Actively deciding to use black hair care products made a difference.
One of my favorites was a black-owned and vegan company, Wonder Curl. I gave founder Scarlett Rocourt a snippet of my hair issues and she sent me detailed recommendations on how to problem solve. Her Detoxifying Clay Cleanser and Sealing Hair Butter reshaped the way that I see and treat my natural hair.
The cleanser turned a 10-step shampoo and conditioning process into one. Applying the sealing butter after my first go at a co-wash contained most of my frizz. This process worked for me because I used a small amount of each product and still got big results. This experience gave me the push I needed to put more time, energy and intent into caring for my hair again.
And the Curl Control Styling Lotion made day four of my braid-out feel like day one.

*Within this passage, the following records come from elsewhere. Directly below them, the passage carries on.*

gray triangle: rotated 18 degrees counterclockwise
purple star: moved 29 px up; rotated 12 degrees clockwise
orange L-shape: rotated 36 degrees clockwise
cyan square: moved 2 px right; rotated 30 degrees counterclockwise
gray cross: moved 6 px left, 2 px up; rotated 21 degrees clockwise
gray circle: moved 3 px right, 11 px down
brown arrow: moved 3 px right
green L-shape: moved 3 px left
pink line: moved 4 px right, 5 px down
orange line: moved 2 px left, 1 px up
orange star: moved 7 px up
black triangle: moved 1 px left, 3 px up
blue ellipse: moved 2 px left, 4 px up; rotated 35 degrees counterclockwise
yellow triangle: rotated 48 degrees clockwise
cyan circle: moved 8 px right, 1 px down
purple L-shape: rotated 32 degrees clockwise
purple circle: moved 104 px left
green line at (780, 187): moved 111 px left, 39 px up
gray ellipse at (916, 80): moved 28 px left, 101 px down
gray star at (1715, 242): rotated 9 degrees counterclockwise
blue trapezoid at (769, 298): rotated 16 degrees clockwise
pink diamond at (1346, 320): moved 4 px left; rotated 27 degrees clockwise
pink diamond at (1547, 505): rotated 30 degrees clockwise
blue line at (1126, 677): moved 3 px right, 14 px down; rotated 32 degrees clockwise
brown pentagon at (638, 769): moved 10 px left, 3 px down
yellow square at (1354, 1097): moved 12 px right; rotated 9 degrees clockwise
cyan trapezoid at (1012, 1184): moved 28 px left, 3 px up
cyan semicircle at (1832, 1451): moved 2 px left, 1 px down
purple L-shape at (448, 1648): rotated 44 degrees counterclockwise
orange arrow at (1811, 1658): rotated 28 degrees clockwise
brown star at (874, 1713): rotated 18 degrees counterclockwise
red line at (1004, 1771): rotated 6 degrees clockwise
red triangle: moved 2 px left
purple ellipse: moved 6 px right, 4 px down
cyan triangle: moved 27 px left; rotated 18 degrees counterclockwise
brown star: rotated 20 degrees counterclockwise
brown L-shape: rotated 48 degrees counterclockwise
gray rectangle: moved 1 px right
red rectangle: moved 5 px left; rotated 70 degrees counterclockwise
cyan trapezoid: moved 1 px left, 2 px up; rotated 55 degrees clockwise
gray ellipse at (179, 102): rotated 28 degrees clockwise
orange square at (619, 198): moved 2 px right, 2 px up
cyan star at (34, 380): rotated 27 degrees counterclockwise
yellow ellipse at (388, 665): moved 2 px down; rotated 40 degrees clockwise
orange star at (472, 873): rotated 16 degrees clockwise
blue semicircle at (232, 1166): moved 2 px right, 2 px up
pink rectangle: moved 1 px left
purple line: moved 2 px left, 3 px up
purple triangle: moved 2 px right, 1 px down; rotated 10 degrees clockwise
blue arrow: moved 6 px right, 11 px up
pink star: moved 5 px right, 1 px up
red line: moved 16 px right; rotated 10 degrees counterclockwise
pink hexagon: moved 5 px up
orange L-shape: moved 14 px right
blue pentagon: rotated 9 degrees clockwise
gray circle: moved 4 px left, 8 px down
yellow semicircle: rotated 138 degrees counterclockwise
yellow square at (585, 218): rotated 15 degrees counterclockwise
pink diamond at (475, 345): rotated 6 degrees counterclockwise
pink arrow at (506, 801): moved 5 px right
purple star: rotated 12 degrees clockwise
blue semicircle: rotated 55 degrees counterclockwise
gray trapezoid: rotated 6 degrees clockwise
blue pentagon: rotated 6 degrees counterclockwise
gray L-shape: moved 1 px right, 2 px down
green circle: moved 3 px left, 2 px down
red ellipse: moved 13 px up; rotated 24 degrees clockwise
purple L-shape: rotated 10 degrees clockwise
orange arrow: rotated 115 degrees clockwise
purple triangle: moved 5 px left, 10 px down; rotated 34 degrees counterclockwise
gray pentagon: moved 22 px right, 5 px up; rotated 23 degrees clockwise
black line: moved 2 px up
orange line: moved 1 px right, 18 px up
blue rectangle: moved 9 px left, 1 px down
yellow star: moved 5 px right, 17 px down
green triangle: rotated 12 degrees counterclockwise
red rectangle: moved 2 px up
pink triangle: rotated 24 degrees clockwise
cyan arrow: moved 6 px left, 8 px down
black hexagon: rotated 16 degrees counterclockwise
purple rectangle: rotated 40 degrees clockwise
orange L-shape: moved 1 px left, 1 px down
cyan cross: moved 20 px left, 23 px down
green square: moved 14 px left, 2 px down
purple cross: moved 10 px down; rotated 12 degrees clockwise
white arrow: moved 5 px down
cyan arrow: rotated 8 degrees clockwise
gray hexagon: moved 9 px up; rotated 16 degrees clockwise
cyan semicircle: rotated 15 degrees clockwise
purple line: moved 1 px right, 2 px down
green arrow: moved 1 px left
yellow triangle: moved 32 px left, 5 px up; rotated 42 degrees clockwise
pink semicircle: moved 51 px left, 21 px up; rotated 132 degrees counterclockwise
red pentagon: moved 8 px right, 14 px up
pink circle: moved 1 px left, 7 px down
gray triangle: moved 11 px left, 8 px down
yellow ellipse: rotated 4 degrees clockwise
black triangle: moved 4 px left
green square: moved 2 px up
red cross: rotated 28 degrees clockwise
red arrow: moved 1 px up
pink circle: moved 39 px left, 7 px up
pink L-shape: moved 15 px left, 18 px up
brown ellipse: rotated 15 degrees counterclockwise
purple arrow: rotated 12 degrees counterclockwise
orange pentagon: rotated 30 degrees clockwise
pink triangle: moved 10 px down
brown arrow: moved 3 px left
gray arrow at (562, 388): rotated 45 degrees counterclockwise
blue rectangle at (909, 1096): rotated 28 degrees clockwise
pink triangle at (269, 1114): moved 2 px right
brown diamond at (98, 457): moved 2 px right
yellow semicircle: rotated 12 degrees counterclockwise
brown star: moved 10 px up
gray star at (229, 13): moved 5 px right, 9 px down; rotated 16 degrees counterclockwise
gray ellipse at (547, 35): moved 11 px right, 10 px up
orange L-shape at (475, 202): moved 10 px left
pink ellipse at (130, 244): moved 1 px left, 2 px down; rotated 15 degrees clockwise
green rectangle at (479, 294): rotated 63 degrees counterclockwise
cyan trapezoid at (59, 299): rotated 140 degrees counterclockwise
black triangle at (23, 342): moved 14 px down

This never happens to me. By day four of a braid-out, I am usually either fluffing out my afro or throwing my hair into a top knot bun.
At the beginning of quarantine, I had gone so long between washing my hair that it became a tangled mess that I actively avoided. Once I actually started to infuse consistency, love and care back into my hair, I gained back the confidence I don’t remember losing.
I have been natural for 10 years, and have had a series of ups and downs since then. I am proud of where I am in my journey, and am committing to giving my hair the love and attention it deserves. That I deserve.